Edible oil industry writes to govt seeking lower import duty on canola oilThe edible oil industry has written to the government seeking lower import duty on canola oil from 38.5 per cent to 5.5 per cent so that the trade can start importing it. Refined canola oil can partially replace refined sunflower oil, the availability of which has taken a hit, due to the Russian-Ukraine war, specifically in South India.

The industry said it wanted to shore up the availability of edible oils and keep a check on prices and that was possible only if the import duty is lowered heavily at a time of severe supply constraints.

Talking to ET, Pradeep Chowdhry, managing director of South India-based Gemini Edibles & Fats India, said “The South Indian states of Tamil Nadu, Andhra Pradesh, Telangana and Karnataka solely depend on sunflower oil for household cooking. The monthly requirement of sunflower oil in these four states is 150,000 tonnes. But with the supply side under pressure due to the Russia-Ukraine war, availability of sunflower oils in South India has come down to 70,000 tonnes per month. We immediately need a second oil to replace sunflower oil and canola oil is the only substitute as these states do not like soyabean oil and mustard oil.”

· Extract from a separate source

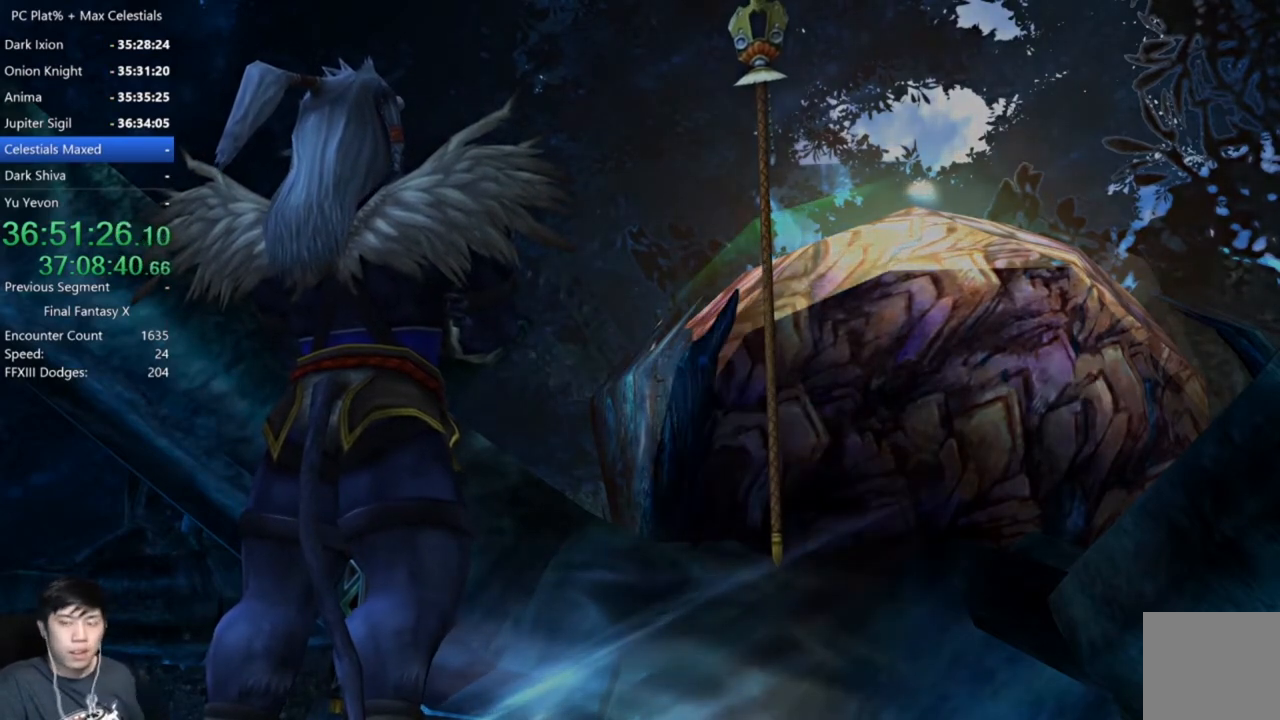
Gameplay with a controller (Xbox layout); each line is a JSON object with the inputs held at the frame after it. "events" lists button and stick changes between this image and that frame as [ms after this image, input, new state], when the widget could be followed in between.
{"buttons": [], "left_stick": "center", "right_stick": "center", "events": [[433, "A", "down"], [500, "A", "up"]]}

“Canola harvesting is over now. And if the government reduces the duty, India can import canola oil to meet the demand at home,” said Sandeep Bajoria, CEO of oil consultancy firm Sunvin Group. The duty on canola should be at par with other imported soft oils like soy and sunflower oil at 5.5%, he added.

Shipments of canola oil can come very fast from Dubai, which has large crushing capacity.

Industry executives, who did not want to be named, said that to allay fears of the government on the repercussions of domestic mustard seed oil, the industry has asked the government that imports of canola oils should only be allowed through the South Indian ports of Chennai, Mangalore, Krishnapatnam and Kakinada.

To check rising prices, 5% agriculture cess on crude palm oil should be reduced to nil for immediate relief to consumers, the industry executives said.

Bajoria said the edible oil market has corrected after clarity emerged that Indonesia is not putting a ban on crude palm oil exports. “Prices went up once the Indonesia news came. But prices have softened from that level. If canola oil imports are allowed, then the market will further cool off,” he said.